Yvonne Mortirmer (Berkshire Hathaway Home Services)

Berkshire Hathaway Home Services named Yvonne Mortirmer, a 27-year veteran of Coldwell Banker, as operations manager for three of its offices in suburban Chicago, where prices have been rising.

She will oversee Berkshire’s Naperville, Glen Ellyn and Wheaton operations, the Daily Herald reported.

After her decades at Coldwell, Mortimer was most recently the director of agent development for Baird & Warner’s Glen Ellyn office, a job she left after starting in March 2021 to join Berkshire.

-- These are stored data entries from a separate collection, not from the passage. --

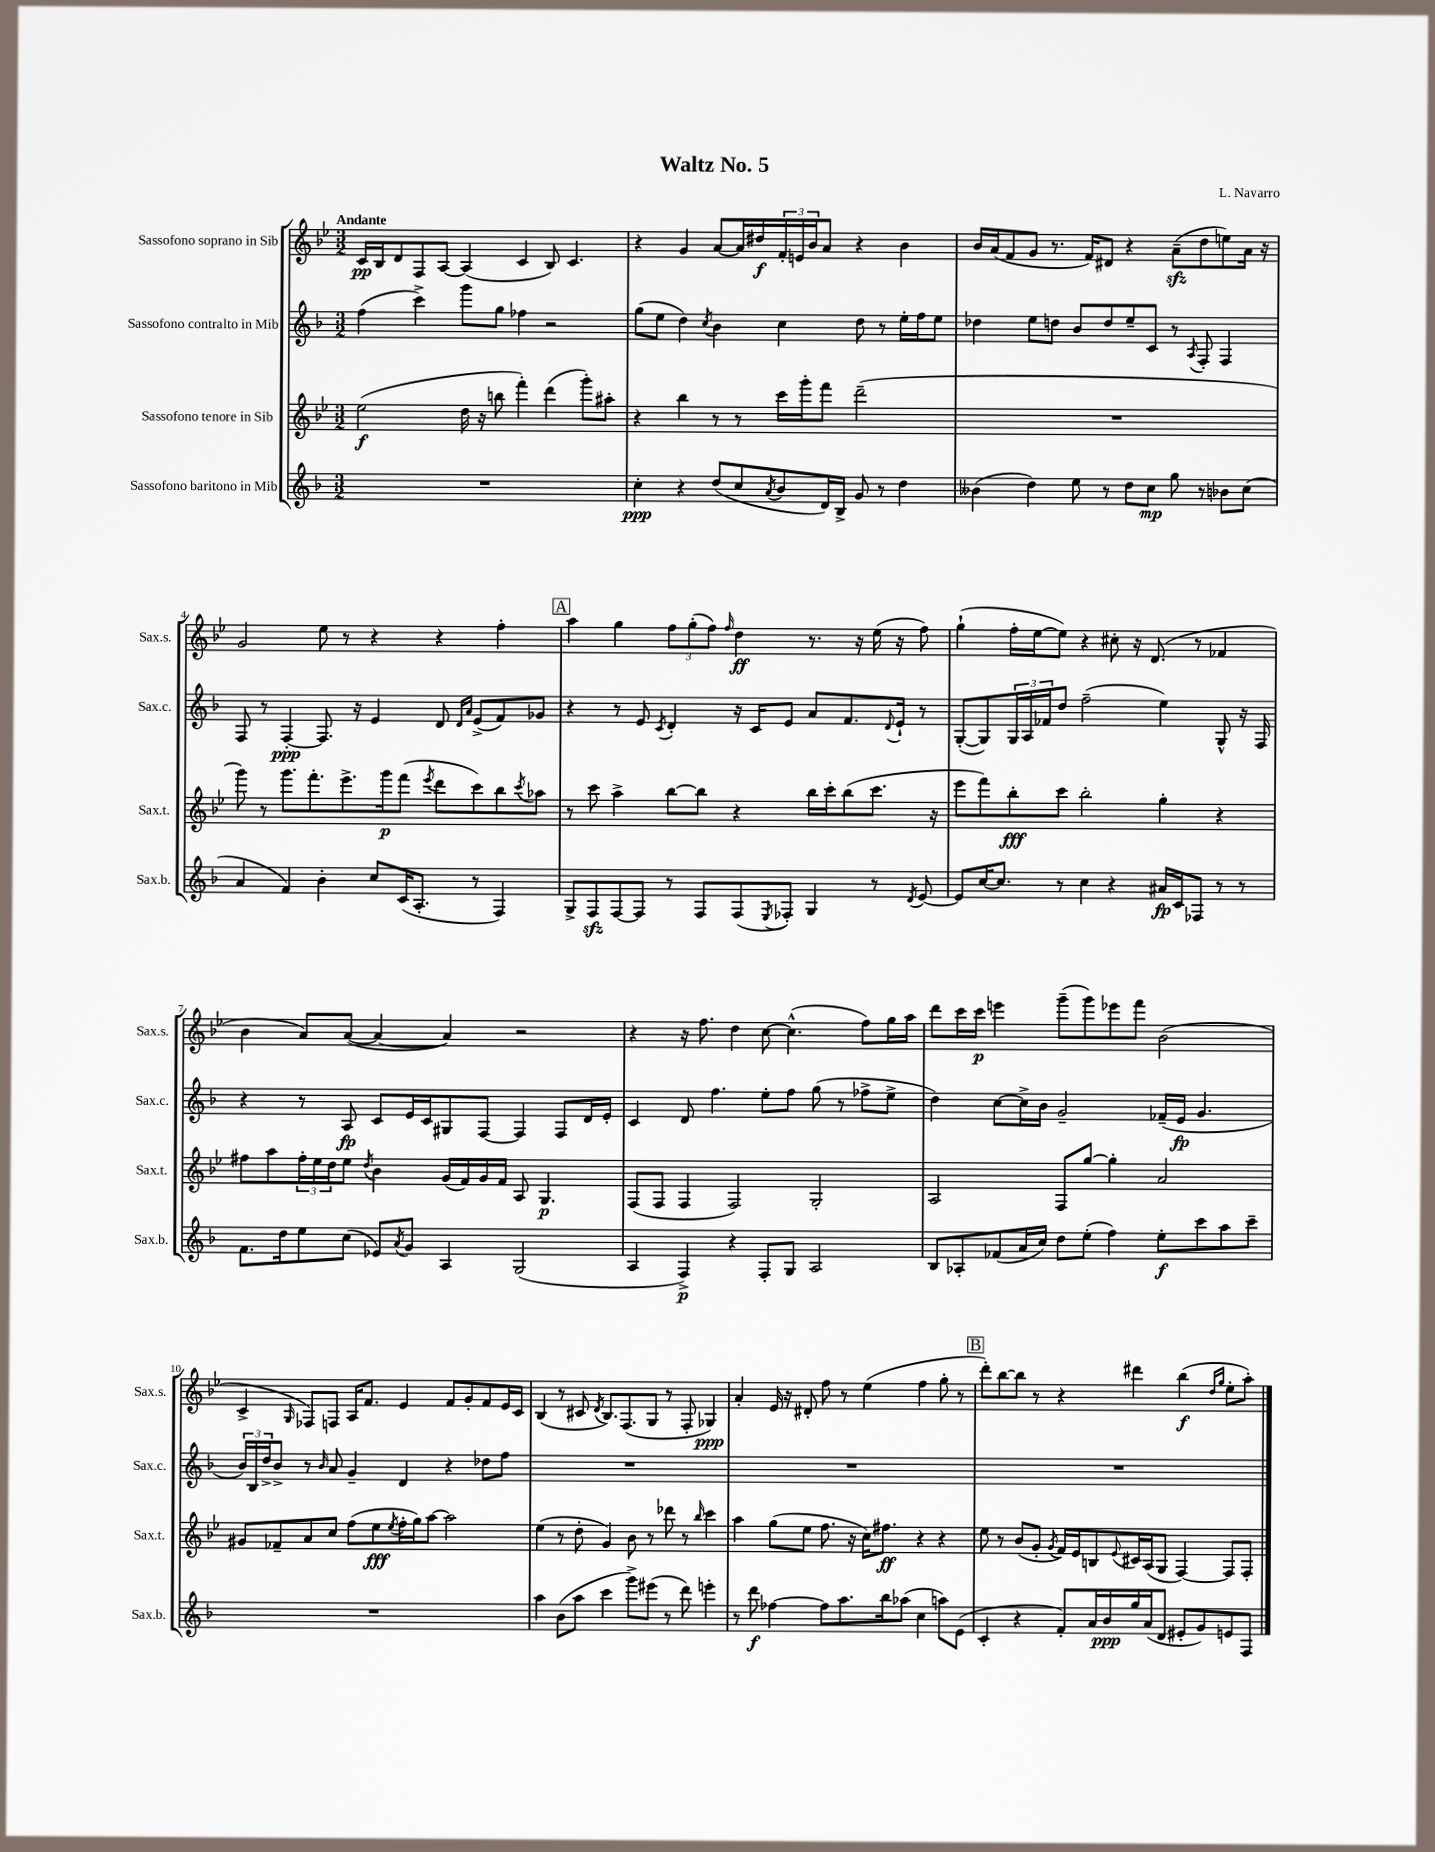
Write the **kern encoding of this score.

**kern	**kern	**kern	**kern
*staff4	*staff3	*staff2	*staff1
*clefG2	*clefG2	*clefG2	*clefG2
*k[b-]	*k[b-e-]	*k[b-]	*k[b-e-]
*M3/2	*M3/2	*M3/2	*M3/2
1.r	(2ee-	(4ff	16c
.	.	.	16B-
.	.	.	8d
.	.	4ccc^)	8F
.	.	.	[8A
.	16dd	8ggg	(4A]
.	16r	.	.
.	8bb	8gg	.
.	4fff')	4ff-	4c
.	(4ddd	2r	8B-)
.	.	.	4.c
.	8ggg')	.	.
.	8aa#'	.	.
=	=	=	=
4cc'	4r	(8gg	4r
.	.	8ee	.
4r	4bb-	4dd)	4g
.	.	8qcc	.
(8dd	8r	4b-	[8a
8cc	8r	.	16a]
.	.	.	16dd#
8qa	.	.	.
8b-	16ccc	4cc	24f'
.	.	.	24e
.	16ggg'	.	.
.	.	.	24b-
16d)	8fff	.	8a
16B-^	.	.	.
8g	(2ddd~	8dd	4r
8r	.	8r	.
4dd	.	16ee'	4b-
.	.	16ff	.
.	.	8ee	.
=	=	=	=
(4b--	1.r	4dd-	16b-
.	.	.	(16a
.	.	.	8f
4dd)	.	8ee	8g
.	.	8dd	8.r
8ee	.	8b-	.
.	.	.	16f)
8r	.	8dd	8d#
8dd	.	8ee~	4r
8cc	.	8c	.
8gg	.	8r	(8a~
.	.	8qA	.
8r	.	8F'	8dd
8b-	.	4F	8ee)
(8cc	.	.	16a
.	.	.	16r
=	=	=	=
4a	8ggg)	8F	2g
.	8r	8r	.
4f)	8.ggg	[4F'	.
.	8.fff'	.	.
4b-'	.	8.F]	8ee-
.	8.eee-^	.	8r
.	.	16r	.
8cc	.	4e	4r
.	16ggg	.	.
(16c	(8fff	.	.
8.A'	.	.	.
.	8qeee-	.	.
.	8ddd	8d	4r
.	.	16qqd	.
.	.	16qqa	.
8r	8ccc)	(8e^	.
4F)	8bb-	8f)	4ff'
.	8qccc	.	.
.	8aa-	8g-	.
=	=	=	=
8G^	8r	4r	4aa
8F	8ccc	.	.
[8F	4aa^	8r	4gg
8F]	.	8e	.
.	.	8qc	.
8r	[8bb-	4d'	12ff
.	.	.	(12gg'
8F	8bb-]	.	.
.	.	.	12ff)
.	.	.	16qqff
(8F	4r	16r	4dd
.	.	16c	.
8qE	.	.	.
8F-')	.	8e	.
4G	16bb-	8a	8.r
.	16ccc'	.	.
.	(8bb-	8.f	.
.	.	.	16r
8r	8.ccc	.	(16ee-
.	.	8qqd	.
.	.	16e`	16r
8qd	.	.	.
[8e	.	8r	8ff)
.	16r	.	.
=	=	=	=
8e]	8eee-	([8G'	(4gg`
[16cc	8fff)	8G])	.
8.cc]	.	.	.
.	8bb-'	24G	16ff'
.	.	24A	.
.	.	.	[16ee-
.	.	24f-	.
8r	8ccc	8dd	8ee-])
4cc	2bb-'	(2ff~	4r
4r	.	.	8cc#'
.	.	.	16r
.	.	.	(8.d
16a#	4gg'	4ee)	.
16c	.	.	.
8F-	.	.	8r
8r	4r	8G^^	4f-
8r	.	16r	.
.	.	16F	.
=	=	=	=
8.f	8ff#	4r	4b-
.	8aa	.	.
16dd	.	.	.
8ee	24ff#'	8r	8a)
.	24ee-	.	.
.	24dd	.	.
(8cc	8ee-	8A	([8a
.	8qdd	.	.
8e-)	4b-	8c	4a_
8qa	.	.	.
8g	.	16e	.
.	.	16c	.
4A	(16g	8G#	4a])
.	16f)	.	.
.	16g	[8F	.
.	16f	.	.
(2G	8A	4F]	2r
.	4.G	.	.
.	.	8F	.
.	.	16d	.
.	.	16e'	.
=	=	=	=
4A	(8F	4c	4r
.	8F	.	.
4F^)	4F	8d	16r
.	.	.	8.ff
.	.	4.ff	.
4r	2F)	.	4dd
8F'	.	8ee'	[8cc
8G	.	8ff	(4.cc^^]
2A	2G'	(8gg	.
.	.	8r	.
.	.	8ff-^	8ff)
.	.	8ee^	16gg
.	.	.	16aa
=	=	=	=
8B-	2A	4dd)	8ddd
8A-'	.	.	16ccc
.	.	.	16ccc
(8f-	.	[8cc	4eee
16a	.	16cc^]	.
16cc)	.	16b-	.
8dd	8F	2g~	(8ggg~
(8ee'	[8gg	.	8ggg)
4ff)	4gg']	.	8eee-
.	.	.	8fff
8ee'	2a	(16f-~	(2b-
.	.	16e	.
8ccc	.	4.g	.
8aa	.	.	.
8ccc~	.	.	.
=	=	=	=
1.r	8g#	24b-)	4c^
.	.	24B-	.
.	.	24dd^	.
.	8f-~	8b-^	.
.	.	.	16qqG
.	8a	8r	8F-)
.	.	16qqb-	.
.	8cc	8a	8F
.	(8ff	4g~	16A
.	.	.	8.f
.	8ee-	.	.
.	8qee-	.	.
.	16ff'	4d	4e-
.	16gg)	.	.
.	[8aa	.	.
.	2aa]	4r	8f
.	.	.	8g'
.	.	8dd-	8f
.	.	8ff	16e-
.	.	.	16c
=	=	=	=
4aa	(4ee-	1.r	(4B-
(8b-	8r	.	8r
8aa	8dd'	.	8c#
.	.	.	8qd
4ccc	4g)	.	8.B-)
.	.	.	(8.F
8ggg^)	8b-	.	.
(8eee#	8r	.	8G
8r	8ddd-	.	8r
8ddd)	8r	.	8F'
.	16qqbb-	.	.
4eee'	4ccc	.	4G-)
=	=	=	=
8r	4aa	1.r	4a'
8ddd	.	.	.
[4ff-	(8gg	.	16e-
.	.	.	16r
.	8ee-	.	8d#'
8ff-]	8.ff	.	8ff
8.aa	.	.	8r
.	16r	.	.
.	16cc)	.	(4ee-
16bb-	8.ff#	.	.
(8aa-	.	.	.
4cc	4r	.	4ff
8aa)	4r	.	8gg'
(8e	.	.	8r
=	=	=	=
4c'	8ee-	1.r	8ddd')
.	8r	.	[8bb-
4r	(8b-	.	8bb-]
.	8g'	.	8r
.	8qg	.	.
8f')	16f)	.	4r
.	16e-	.	.
16a	8B	.	.
16b-	.	.	.
.	8qqe-	.	.
16gg	16c#	.	4ddd#
(16a	(16A	.	.
8d	8G	.	.
8e#'	[4F)	.	(4bb-
8g)	.	.	.
.	.	.	16qqdd
.	.	.	16qqgg
8e	8F]	.	8ee-'
8F	8F'	.	8aa')
==	==	==	==
*-	*-	*-	*-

“Yvonne’s going to be a great resource for [agents], focusing on training and growth opportunities. She will be a great addition to the offices,” Joe Stacy, senior vice president and managing broker for Berkshire, said in a press release.

Mortimer and her new colleagues will be working through what is still expected to be a seller’s market in the suburbs and city this year, Chicago-area agents, including Berkshire’s Brian Pistorious, have predicted.

While Dawn McKenna, Coldwell Banker’s top broker in Illinois, told The Real Deal this month that homes in the city are seeing fewer multiple offers than early during the pandemic-induced seller’s market, suburban prices remain high and bidding wars there have been frequent amid tight inventory.

She expected prices to stop climbing as quickly in Chicago but to remain on the rise in the suburbs, where bidding wars have priced out first-time buyers and kept them in the rental market, which McKenna noted is also tight in the suburbs.

A swath of Chicago’s northwesterly suburbs including Lake and McHenry counties has been especially lacking in new multi-family rental development over the last 20 years, consultants have told local officials.

That has changed over the past two years of the pandemic, as the area has received numerous multi-family development proposals. Yet market research performed by Tracy Cross for a local government shows at least 320 units could be added annually across just a portion of Lake and McHenry counties each year without diminishing demand.